A UK middle manager on £45,000 in 2026/27 takes home approximately £35,720/year (£2,977/month) after income tax and NI on the standard 1257L code. Marginal tax rate above £12,570 PA is 20% + 8% NI = 28%. If they have children and a partner also earning a similar amount, no HICBC applies (each parent's income is under £60k). At £45k, pension salary sacrifice saves only 28% compared to 42% for higher-rate earners — so the relative pension boost is smaller, but worth it for Marriage Allowance recipients.
The headline numbers
| Component | Annual | Monthly |
|---|---|---|
| Gross salary | £45,000 | £3,750 |
| Income tax | −£6,486 | −£541 |
| National Insurance (8% on £32,430) | −£2,594 | −£216 |
| Auto-enrolment pension (5% of qualifying earnings) | −£1,621 | −£135 |
| Take-home | £34,299 | £2,858 |
Effective deduction rate: 23.8% of gross before any voluntary pension top-ups. Without auto-enrolment the take-home would be £35,920 — but the £1,621 contribution comes with an additional £972 from your employer (3%) and £324 of tax relief, so the all-in saving is £2,917/year for an out-of-pocket cost of £1,621.
HICBC at £45k — usually not, but watch the threshold
At £45,000 of pure salary income, you're £15,000 below the HICBC threshold (£60,000 adjusted net income from April 2024). HICBC doesn't apply.
BUT — bonus years can change this. A £20,000 annual bonus on a £45,000 salary creates £65,000 ANI and triggers HICBC if there are children. Worse, if the bonus arrives in February or March, you discover this only after the tax year ends — and the bill is due via Self Assessment.

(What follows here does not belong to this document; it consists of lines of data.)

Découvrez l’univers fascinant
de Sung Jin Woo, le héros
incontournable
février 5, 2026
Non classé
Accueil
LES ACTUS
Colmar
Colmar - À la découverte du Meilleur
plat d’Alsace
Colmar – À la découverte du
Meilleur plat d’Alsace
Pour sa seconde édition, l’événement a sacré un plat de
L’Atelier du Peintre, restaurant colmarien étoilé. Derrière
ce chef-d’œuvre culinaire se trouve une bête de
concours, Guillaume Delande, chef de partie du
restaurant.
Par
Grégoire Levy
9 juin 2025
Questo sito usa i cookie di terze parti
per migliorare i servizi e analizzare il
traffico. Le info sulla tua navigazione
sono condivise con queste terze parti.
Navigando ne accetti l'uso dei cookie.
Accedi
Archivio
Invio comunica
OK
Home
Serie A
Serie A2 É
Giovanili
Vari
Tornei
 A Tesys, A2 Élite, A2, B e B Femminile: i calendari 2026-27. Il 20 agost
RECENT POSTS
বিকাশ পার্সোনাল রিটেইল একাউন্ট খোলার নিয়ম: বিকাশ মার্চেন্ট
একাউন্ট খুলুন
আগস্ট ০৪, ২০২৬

Marriage Allowance — almost always worth it for couples
If your spouse or civil partner earns under £12,570, they can transfer £1,260 of unused Personal Allowance to you. As a basic-rate taxpayer on £45k, this saves you £252/year. Four-year backdate is available, so first-time claims can be worth ~£1,260 of refund plus £252/year ongoing.
See the retrospective Marriage Allowance guide for the application process and backdate mechanics.

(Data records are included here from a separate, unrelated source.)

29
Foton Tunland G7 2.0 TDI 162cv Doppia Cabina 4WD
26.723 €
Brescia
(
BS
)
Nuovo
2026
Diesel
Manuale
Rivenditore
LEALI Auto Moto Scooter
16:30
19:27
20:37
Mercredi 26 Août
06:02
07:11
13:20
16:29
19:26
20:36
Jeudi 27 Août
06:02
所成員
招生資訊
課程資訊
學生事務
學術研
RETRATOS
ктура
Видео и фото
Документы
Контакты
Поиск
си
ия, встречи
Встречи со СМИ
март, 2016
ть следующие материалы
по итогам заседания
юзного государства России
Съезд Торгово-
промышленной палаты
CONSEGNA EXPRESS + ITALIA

The four decisions worth making at £45k
- Top up the auto-enrolment pension up to 8-10% of salary. The 5% mandatory contribution is barely enough for adequacy. At £45k, every additional £1,000 of pension contribution saves £280 of tax+NI (or £420 if salary sacrifice with NI saving). Pension contributions are the single best tax shelter at this income level.
- Use Marriage Allowance if your partner is under PA. £252/year for 5 minutes of application. Four-year backdate = ~£1,008 of one-off refund.

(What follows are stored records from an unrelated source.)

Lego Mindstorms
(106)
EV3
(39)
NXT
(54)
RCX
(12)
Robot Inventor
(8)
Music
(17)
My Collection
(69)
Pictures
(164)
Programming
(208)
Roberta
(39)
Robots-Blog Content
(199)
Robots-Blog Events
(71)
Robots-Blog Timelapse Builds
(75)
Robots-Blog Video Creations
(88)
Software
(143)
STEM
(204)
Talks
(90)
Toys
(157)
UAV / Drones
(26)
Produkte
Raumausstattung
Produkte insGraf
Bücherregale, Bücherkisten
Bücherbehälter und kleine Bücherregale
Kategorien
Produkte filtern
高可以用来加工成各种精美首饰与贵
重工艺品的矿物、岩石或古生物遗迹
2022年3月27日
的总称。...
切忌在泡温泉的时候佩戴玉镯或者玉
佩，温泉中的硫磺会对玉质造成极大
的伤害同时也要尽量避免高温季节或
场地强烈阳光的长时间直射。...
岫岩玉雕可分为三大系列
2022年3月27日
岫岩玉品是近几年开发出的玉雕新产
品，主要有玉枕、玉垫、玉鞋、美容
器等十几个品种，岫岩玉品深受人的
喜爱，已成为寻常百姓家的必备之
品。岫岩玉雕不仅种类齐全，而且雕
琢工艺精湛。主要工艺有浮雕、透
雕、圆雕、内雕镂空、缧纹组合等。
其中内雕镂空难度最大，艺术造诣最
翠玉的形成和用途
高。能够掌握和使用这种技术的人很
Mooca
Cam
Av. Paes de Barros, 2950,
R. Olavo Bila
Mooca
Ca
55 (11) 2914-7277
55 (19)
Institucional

- Lifetime ISA for pre-50 savers without house deposit yet. The Lifetime ISA pays a 25% government bonus on contributions up to £4,000/year (so up to £1,000 free). Better than a regular pension for those who want flexibility to use it for first house purchase. The penalty for non-house-non-retirement withdrawals (25%) means you lose some original capital — only use it for house or retirement.
- Cash ISA the easy-access savings. £45k basic-rate gets a £1,000 PSA — easily exceeded with £25k+ in a 4.5% account. Move the first £20k to a Cash ISA annually to shelter the interest.
Common career-stage mistakes
- Treating the £50,270 threshold as a danger zone to avoid. The higher-rate threshold is where pension salary sacrifice becomes 42% efficient (up from 28%) — it's an opportunity not a trap. Push into higher rate and contribute more to pension.
- Skipping the company pension match for short-term cash. If your employer matches up to 8%, contributing 8% turns £3,600 of your money into £7,200 of pension. Skipping the match leaves the most generous part of pay on the table.
- Not tracking Marriage Allowance after life changes. If your spouse starts working above PA, cancel MA before HMRC's automatic reconciliation creates an underpayment. If you separate, cancel MA immediately to avoid complications.
- Letting bonuses push into HICBC band unplanned. Forecast at the start of each tax year — if bonus might push you to £60k+ with children, plan a pension contribution to net it down.
Sources and methodology
Income tax thresholds from gov.uk Income Tax rates. NI rates from gov.uk NI rates. Auto-enrolment from gov.uk workplace pensions. HICBC mechanics from gov.uk HICBC.
UK Tax Drag is educational and not regulated financial advice — see the disclaimer for the full position.